BEGIN Dataset records

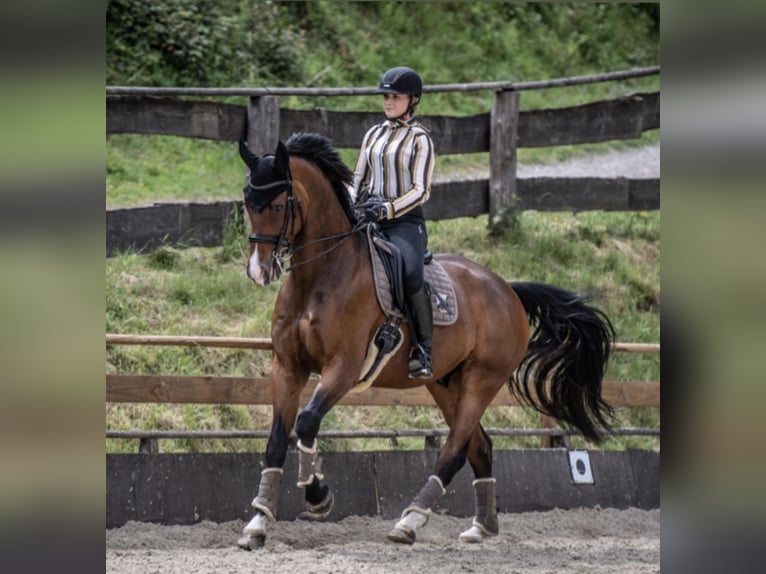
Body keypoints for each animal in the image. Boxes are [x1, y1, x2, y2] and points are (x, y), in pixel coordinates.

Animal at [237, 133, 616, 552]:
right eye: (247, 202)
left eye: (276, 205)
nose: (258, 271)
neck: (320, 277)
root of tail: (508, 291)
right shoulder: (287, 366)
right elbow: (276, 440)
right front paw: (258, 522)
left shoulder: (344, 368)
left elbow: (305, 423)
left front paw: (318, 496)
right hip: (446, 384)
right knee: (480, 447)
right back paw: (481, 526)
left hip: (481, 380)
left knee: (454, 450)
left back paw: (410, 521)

END Dataset records
BEGIN Dataset records

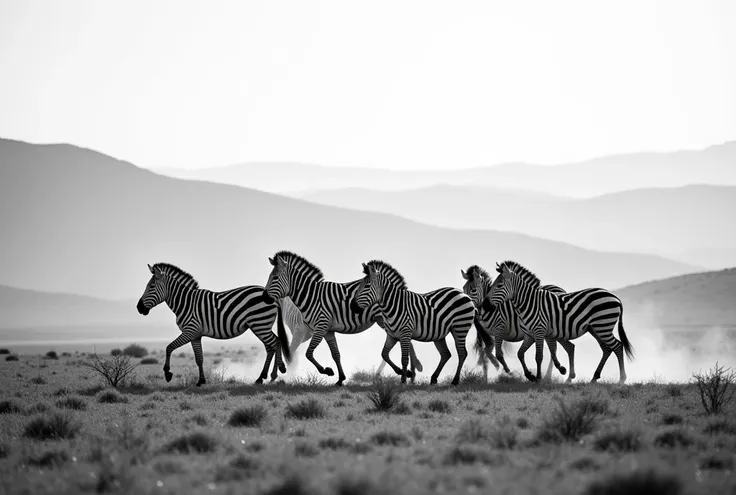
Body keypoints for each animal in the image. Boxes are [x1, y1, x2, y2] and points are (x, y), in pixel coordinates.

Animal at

END Dataset records
BEGIN Dataset records

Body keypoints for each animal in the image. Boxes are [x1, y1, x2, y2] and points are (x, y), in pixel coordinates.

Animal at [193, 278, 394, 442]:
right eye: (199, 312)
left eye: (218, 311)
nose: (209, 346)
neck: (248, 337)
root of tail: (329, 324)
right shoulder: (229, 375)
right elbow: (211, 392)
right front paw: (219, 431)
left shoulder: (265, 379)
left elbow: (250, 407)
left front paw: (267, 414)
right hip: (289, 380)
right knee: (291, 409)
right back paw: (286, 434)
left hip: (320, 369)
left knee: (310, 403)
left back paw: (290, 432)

END Dataset records

* Goal of the exercise *
For this task, write out exactly the lines of the entries above, starting at the line with "right eye: (199, 312)" and ending at the line with "left back paw: (290, 432)", both included, and no others.

* Exercise solution *
right eye: (199, 312)
left eye: (218, 311)
nose: (209, 346)
neck: (248, 337)
root of tail: (329, 324)
right shoulder: (229, 375)
right elbow: (211, 392)
right front paw: (219, 431)
left shoulder: (265, 379)
left elbow: (250, 407)
left front paw: (267, 414)
right hip: (289, 380)
right knee: (291, 409)
right back paw: (286, 434)
left hip: (320, 369)
left knee: (310, 403)
left back paw: (290, 432)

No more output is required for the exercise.